--- TASK DIRECTIONS ---
Print the listing below exactly. Leave nothing out.

--- DATASET ENTRIES ---

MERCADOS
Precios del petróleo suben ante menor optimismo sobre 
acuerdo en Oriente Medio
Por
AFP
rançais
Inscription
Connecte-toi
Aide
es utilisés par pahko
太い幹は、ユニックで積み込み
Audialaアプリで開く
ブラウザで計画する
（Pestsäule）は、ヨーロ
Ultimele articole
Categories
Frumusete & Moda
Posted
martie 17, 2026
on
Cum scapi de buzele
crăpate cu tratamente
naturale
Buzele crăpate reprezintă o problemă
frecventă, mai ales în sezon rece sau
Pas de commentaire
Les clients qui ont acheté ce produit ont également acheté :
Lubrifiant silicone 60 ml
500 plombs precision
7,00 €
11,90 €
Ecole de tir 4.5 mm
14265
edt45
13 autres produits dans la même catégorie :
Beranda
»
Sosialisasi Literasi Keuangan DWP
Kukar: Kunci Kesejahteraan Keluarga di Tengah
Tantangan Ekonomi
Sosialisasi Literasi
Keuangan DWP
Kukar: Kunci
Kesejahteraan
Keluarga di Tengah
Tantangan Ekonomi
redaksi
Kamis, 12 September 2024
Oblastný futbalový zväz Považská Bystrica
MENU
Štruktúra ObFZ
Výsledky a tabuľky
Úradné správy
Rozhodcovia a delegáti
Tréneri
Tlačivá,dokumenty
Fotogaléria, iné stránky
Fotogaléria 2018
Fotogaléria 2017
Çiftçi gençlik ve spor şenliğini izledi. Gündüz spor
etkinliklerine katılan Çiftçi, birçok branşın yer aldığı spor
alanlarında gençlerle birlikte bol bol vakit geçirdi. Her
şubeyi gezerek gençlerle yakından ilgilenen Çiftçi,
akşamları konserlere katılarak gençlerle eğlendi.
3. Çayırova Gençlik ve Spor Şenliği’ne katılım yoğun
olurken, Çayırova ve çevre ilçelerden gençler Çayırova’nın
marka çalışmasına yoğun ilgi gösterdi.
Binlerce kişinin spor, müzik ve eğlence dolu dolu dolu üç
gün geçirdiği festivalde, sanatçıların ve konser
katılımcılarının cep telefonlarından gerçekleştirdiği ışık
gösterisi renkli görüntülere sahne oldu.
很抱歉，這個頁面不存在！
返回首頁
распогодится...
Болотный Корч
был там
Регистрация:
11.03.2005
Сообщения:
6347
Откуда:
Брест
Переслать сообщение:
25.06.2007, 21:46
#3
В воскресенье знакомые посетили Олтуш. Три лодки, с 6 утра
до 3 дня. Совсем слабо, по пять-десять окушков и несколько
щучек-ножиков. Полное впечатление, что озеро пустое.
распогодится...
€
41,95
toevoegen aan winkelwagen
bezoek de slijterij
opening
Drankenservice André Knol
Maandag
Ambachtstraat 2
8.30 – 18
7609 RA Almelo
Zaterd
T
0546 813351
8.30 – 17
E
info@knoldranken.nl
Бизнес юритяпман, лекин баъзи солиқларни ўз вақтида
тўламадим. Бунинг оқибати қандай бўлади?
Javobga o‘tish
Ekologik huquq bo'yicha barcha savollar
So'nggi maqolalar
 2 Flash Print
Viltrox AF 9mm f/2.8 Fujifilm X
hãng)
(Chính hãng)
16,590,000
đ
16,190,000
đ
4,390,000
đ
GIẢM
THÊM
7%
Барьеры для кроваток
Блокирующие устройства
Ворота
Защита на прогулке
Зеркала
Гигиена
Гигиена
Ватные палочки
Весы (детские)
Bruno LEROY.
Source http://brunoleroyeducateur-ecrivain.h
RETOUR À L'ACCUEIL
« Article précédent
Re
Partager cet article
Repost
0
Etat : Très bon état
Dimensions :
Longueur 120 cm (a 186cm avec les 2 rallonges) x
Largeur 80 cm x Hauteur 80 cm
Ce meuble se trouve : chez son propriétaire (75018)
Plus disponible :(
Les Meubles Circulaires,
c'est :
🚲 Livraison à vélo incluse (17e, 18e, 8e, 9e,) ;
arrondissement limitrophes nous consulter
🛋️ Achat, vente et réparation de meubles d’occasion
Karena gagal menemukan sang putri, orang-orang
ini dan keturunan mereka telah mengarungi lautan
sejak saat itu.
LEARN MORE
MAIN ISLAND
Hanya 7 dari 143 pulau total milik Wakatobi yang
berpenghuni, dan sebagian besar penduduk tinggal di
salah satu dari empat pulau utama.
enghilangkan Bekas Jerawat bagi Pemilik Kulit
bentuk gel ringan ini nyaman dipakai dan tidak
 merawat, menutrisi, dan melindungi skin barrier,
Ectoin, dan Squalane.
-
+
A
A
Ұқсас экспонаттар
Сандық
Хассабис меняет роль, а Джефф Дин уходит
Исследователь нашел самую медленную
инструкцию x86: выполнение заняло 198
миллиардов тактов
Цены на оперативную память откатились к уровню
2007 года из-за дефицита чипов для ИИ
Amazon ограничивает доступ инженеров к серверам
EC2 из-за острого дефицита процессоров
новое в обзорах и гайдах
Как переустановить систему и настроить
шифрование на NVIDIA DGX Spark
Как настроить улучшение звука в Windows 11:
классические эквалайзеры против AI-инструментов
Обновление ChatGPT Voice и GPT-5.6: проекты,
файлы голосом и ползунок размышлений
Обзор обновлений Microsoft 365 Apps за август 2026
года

--- COMPLETED EXERCISE ---
MERCADOS
Precios del petróleo suben ante menor optimismo sobre 
acuerdo en Oriente Medio
Por
AFP
rançais
Inscription
Connecte-toi
Aide
es utilisés par pahko
太い幹は、ユニックで積み込み
Audialaアプリで開く
ブラウザで計画する
（Pestsäule）は、ヨーロ
Ultimele articole
Categories
Frumusete & Moda
Posted
martie 17, 2026
on
Cum scapi de buzele
crăpate cu tratamente
naturale
Buzele crăpate reprezintă o problemă
frecventă, mai ales în sezon rece sau
Pas de commentaire
Les clients qui ont acheté ce produit ont également acheté :
Lubrifiant silicone 60 ml
500 plombs precision
7,00 €
11,90 €
Ecole de tir 4.5 mm
14265
edt45
13 autres produits dans la même catégorie :
Beranda
»
Sosialisasi Literasi Keuangan DWP
Kukar: Kunci Kesejahteraan Keluarga di Tengah
Tantangan Ekonomi
Sosialisasi Literasi
Keuangan DWP
Kukar: Kunci
Kesejahteraan
Keluarga di Tengah
Tantangan Ekonomi
redaksi
Kamis, 12 September 2024
Oblastný futbalový zväz Považská Bystrica
MENU
Štruktúra ObFZ
Výsledky a tabuľky
Úradné správy
Rozhodcovia a delegáti
Tréneri
Tlačivá,dokumenty
Fotogaléria, iné stránky
Fotogaléria 2018
Fotogaléria 2017
Çiftçi gençlik ve spor şenliğini izledi. Gündüz spor
etkinliklerine katılan Çiftçi, birçok branşın yer aldığı spor
alanlarında gençlerle birlikte bol bol vakit geçirdi. Her
şubeyi gezerek gençlerle yakından ilgilenen Çiftçi,
akşamları konserlere katılarak gençlerle eğlendi.
3. Çayırova Gençlik ve Spor Şenliği’ne katılım yoğun
olurken, Çayırova ve çevre ilçelerden gençler Çayırova’nın
marka çalışmasına yoğun ilgi gösterdi.
Binlerce kişinin spor, müzik ve eğlence dolu dolu dolu üç
gün geçirdiği festivalde, sanatçıların ve konser
katılımcılarının cep telefonlarından gerçekleştirdiği ışık
gösterisi renkli görüntülere sahne oldu.
很抱歉，這個頁面不存在！
返回首頁
распогодится...
Болотный Корч
был там
Регистрация:
11.03.2005
Сообщения:
6347
Откуда:
Брест
Переслать сообщение:
25.06.2007, 21:46
#3
В воскресенье знакомые посетили Олтуш. Три лодки, с 6 утра
до 3 дня. Совсем слабо, по пять-десять окушков и несколько
щучек-ножиков. Полное впечатление, что озеро пустое.
распогодится...
€
41,95
toevoegen aan winkelwagen
bezoek de slijterij
opening
Drankenservice André Knol
Maandag
Ambachtstraat 2
8.30 – 18
7609 RA Almelo
Zaterd
T
0546 813351
8.30 – 17
E
info@knoldranken.nl
Бизнес юритяпман, лекин баъзи солиқларни ўз вақтида
тўламадим. Бунинг оқибати қандай бўлади?
Javobga o‘tish
Ekologik huquq bo'yicha barcha savollar
So'nggi maqolalar
 2 Flash Print
Viltrox AF 9mm f/2.8 Fujifilm X
hãng)
(Chính hãng)
16,590,000
đ
16,190,000
đ
4,390,000
đ
GIẢM
THÊM
7%
Барьеры для кроваток
Блокирующие устройства
Ворота
Защита на прогулке
Зеркала
Гигиена
Гигиена
Ватные палочки
Весы (детские)
Bruno LEROY.
Source http://brunoleroyeducateur-ecrivain.h
RETOUR À L'ACCUEIL
« Article précédent
Re
Partager cet article
Repost
0
Etat : Très bon état
Dimensions :
Longueur 120 cm (a 186cm avec les 2 rallonges) x
Largeur 80 cm x Hauteur 80 cm
Ce meuble se trouve : chez son propriétaire (75018)
Plus disponible :(
Les Meubles Circulaires,
c'est :
🚲 Livraison à vélo incluse (17e, 18e, 8e, 9e,) ;
arrondissement limitrophes nous consulter
🛋️ Achat, vente et réparation de meubles d’occasion
Karena gagal menemukan sang putri, orang-orang
ini dan keturunan mereka telah mengarungi lautan
sejak saat itu.
LEARN MORE
MAIN ISLAND
Hanya 7 dari 143 pulau total milik Wakatobi yang
berpenghuni, dan sebagian besar penduduk tinggal di
salah satu dari empat pulau utama.
enghilangkan Bekas Jerawat bagi Pemilik Kulit
bentuk gel ringan ini nyaman dipakai dan tidak
 merawat, menutrisi, dan melindungi skin barrier,
Ectoin, dan Squalane.
-
+
A
A
Ұқсас экспонаттар
Сандық
Хассабис меняет роль, а Джефф Дин уходит
Исследователь нашел самую медленную
инструкцию x86: выполнение заняло 198
миллиардов тактов
Цены на оперативную память откатились к уровню
2007 года из-за дефицита чипов для ИИ
Amazon ограничивает доступ инженеров к серверам
EC2 из-за острого дефицита процессоров
новое в обзорах и гайдах
Как переустановить систему и настроить
шифрование на NVIDIA DGX Spark
Как настроить улучшение звука в Windows 11:
классические эквалайзеры против AI-инструментов
Обновление ChatGPT Voice и GPT-5.6: проекты,
файлы голосом и ползунок размышлений
Обзор обновлений Microsoft 365 Apps за август 2026
года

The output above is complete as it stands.